-- Start Page extract --
Don’t Go Back!

posted in: Perseverance 0

The human mind is an amazing and dangerous thing. It can conceptualize astonishing art and solve seemingly impossible problems. It can imagine whole new worlds. It can invent and it can innovate, coming up with completely new things or just finding brilliant ways to improve on what’s already there. The human mind can conceive and create.

But it can also deceive and destroy.

One of the worst tricks our minds play on us is glossing over how bad things used to be. When we finally come out of a difficult situation… when we get some distance between ourselves and the pain we were going through… when time starts to heal some of the wounds that life had inflicted on us, we tend to lose touch with how terrible it really was. When we finally come into the light, we quickly repress how terrified we felt in the darkness.

And when we forget how bad it actually was, we start thinking about going back.

Over time, we tend to minimize the bad parts of an awful situation, and we even start to magnify the “good” things about it! The Israelites experienced this trick of the mind once they were delivered from Egypt (Numbers 11:5-6). After they had been in the wilderness a while, they began to romanticize the past. They grumbled, “All we’ve got to eat is manna! We’re dying of hunger out here. We used to have it so good back in the day. When we were in Egypt, we had fish, cucumbers, melons, leeks, onions, and garlic!”

Okay, maybe…buuuuuut, aren’t we forgetting something? Like, oh I don’t know, the fact that WE WERE SLAVES?!? That we had no freedom or self-determination? That we were under Pharaoh’s whip and subject to his every whim? That we had to do back-breaking labor and endure soul-crushing indignities? That it was so bad that we were crying out to God to remember us and deliver us?
-- End Page extract --
-- Start Data listing --
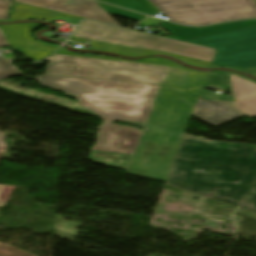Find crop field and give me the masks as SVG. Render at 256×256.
-- End Data listing --
-- Start Data listing --
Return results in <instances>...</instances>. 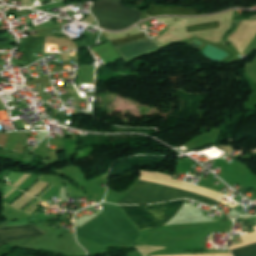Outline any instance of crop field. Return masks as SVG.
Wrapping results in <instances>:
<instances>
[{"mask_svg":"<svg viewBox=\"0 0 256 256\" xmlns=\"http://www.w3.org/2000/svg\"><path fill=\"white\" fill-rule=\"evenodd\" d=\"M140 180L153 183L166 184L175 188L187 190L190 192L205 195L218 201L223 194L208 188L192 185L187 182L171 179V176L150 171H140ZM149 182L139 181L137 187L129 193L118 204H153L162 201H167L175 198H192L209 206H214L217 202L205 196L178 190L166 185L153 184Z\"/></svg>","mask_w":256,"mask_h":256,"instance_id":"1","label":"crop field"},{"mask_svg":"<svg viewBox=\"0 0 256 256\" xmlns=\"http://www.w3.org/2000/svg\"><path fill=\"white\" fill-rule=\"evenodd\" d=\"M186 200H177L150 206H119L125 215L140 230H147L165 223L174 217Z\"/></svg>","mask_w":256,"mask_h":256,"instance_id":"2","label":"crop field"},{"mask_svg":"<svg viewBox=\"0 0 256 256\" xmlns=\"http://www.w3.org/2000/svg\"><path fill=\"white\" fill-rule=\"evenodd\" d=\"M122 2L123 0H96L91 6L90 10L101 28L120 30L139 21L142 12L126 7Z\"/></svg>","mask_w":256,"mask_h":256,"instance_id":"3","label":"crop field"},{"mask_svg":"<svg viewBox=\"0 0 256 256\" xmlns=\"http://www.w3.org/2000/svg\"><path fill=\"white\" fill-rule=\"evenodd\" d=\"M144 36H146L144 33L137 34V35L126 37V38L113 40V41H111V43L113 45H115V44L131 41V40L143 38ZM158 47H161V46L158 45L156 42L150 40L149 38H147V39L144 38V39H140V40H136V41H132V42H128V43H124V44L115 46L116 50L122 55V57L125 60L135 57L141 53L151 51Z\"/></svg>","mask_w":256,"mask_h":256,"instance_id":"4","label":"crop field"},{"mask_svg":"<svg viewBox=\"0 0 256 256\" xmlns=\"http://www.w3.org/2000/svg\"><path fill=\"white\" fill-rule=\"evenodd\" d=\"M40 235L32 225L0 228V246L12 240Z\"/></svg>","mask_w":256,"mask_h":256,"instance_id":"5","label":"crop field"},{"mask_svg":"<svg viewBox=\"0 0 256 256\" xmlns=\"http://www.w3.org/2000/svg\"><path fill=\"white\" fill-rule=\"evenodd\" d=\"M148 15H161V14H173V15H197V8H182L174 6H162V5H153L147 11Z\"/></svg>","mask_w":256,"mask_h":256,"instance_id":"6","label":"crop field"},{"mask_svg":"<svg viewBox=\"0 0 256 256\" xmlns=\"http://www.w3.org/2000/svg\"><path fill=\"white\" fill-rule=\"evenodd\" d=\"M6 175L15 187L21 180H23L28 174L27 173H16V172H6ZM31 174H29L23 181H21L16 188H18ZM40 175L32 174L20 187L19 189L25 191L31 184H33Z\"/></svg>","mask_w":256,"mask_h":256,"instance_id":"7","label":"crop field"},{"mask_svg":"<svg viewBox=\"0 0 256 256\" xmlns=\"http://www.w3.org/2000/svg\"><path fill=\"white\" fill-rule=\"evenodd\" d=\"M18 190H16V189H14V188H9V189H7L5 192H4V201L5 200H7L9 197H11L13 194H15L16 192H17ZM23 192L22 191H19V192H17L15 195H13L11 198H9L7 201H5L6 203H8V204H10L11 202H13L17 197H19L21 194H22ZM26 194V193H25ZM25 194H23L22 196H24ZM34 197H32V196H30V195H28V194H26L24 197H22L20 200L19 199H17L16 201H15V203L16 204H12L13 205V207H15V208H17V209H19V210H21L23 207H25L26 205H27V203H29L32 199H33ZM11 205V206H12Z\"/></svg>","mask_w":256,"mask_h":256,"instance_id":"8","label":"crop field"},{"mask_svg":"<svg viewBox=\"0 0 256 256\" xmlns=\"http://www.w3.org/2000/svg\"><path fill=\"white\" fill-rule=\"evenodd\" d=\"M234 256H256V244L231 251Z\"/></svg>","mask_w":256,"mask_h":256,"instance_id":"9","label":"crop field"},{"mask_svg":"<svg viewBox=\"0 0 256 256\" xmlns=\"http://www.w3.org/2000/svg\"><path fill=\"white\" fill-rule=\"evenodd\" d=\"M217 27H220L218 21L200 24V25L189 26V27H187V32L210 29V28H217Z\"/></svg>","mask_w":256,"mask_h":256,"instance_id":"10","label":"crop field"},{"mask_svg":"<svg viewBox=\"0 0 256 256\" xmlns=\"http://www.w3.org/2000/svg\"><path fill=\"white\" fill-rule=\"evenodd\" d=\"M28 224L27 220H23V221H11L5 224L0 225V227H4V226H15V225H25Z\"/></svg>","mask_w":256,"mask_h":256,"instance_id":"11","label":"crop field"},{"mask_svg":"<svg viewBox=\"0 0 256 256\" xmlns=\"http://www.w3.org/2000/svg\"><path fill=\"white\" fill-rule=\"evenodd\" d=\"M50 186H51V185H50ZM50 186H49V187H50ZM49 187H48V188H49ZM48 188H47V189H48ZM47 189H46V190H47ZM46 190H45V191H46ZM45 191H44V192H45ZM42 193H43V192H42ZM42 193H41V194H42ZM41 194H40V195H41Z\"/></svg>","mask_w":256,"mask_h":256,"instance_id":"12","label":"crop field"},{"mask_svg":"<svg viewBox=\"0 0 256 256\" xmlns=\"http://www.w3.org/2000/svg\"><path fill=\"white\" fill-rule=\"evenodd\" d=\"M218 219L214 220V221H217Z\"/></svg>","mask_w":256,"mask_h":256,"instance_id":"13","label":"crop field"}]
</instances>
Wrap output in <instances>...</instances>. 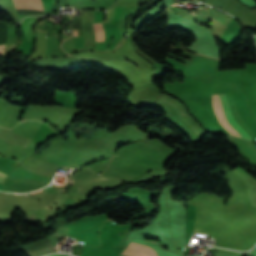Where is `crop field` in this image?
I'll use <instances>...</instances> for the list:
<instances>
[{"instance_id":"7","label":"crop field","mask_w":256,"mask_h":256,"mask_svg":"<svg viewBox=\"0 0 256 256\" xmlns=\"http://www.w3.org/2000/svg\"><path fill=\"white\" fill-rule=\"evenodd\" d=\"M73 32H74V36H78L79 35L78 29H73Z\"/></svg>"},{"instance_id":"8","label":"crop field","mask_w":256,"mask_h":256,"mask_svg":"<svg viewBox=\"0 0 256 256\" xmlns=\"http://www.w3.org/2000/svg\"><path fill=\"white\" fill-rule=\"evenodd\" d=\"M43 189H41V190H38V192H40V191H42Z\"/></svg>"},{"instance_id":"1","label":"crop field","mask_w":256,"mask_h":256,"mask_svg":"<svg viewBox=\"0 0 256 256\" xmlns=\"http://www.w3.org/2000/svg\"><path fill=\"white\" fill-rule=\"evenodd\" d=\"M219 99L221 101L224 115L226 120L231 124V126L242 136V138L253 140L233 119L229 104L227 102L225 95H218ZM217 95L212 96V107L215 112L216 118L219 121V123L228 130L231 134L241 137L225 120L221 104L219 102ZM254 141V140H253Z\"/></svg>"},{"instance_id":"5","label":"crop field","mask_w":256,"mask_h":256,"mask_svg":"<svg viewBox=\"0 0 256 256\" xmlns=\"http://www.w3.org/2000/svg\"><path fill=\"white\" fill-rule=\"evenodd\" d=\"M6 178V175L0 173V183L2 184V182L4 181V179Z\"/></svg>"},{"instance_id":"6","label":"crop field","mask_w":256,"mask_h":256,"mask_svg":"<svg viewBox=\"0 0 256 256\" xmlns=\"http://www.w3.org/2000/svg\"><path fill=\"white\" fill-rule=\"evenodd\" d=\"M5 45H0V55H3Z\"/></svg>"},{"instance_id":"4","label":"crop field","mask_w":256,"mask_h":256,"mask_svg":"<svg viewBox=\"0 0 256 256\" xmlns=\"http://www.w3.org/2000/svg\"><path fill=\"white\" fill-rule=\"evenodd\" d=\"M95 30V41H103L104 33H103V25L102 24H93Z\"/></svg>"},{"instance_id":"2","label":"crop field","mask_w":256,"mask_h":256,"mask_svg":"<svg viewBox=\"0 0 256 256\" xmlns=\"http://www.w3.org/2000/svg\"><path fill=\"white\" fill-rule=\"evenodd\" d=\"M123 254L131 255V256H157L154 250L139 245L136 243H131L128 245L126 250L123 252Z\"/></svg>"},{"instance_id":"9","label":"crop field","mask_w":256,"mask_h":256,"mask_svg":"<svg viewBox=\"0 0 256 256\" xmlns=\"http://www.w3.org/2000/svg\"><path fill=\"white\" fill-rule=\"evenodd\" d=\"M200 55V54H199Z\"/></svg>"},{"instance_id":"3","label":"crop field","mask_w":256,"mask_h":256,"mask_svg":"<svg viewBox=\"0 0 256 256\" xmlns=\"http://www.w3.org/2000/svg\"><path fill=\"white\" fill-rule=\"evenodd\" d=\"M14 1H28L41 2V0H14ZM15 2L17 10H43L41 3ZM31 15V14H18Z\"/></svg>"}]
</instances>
-- End Data listing --
To do: In the post about not going back, restate the part starting with "The human mind is" and going on through "conceive and create.", swapping "human mind" for "human brain".

Written response:
The human brain is an amazing and dangerous thing. It can conceptualize astonishing art and solve seemingly impossible problems. It can imagine whole new worlds. It can invent and it can innovate, coming up with completely new things or just finding brilliant ways to improve on what’s already there. The human brain can conceive and create.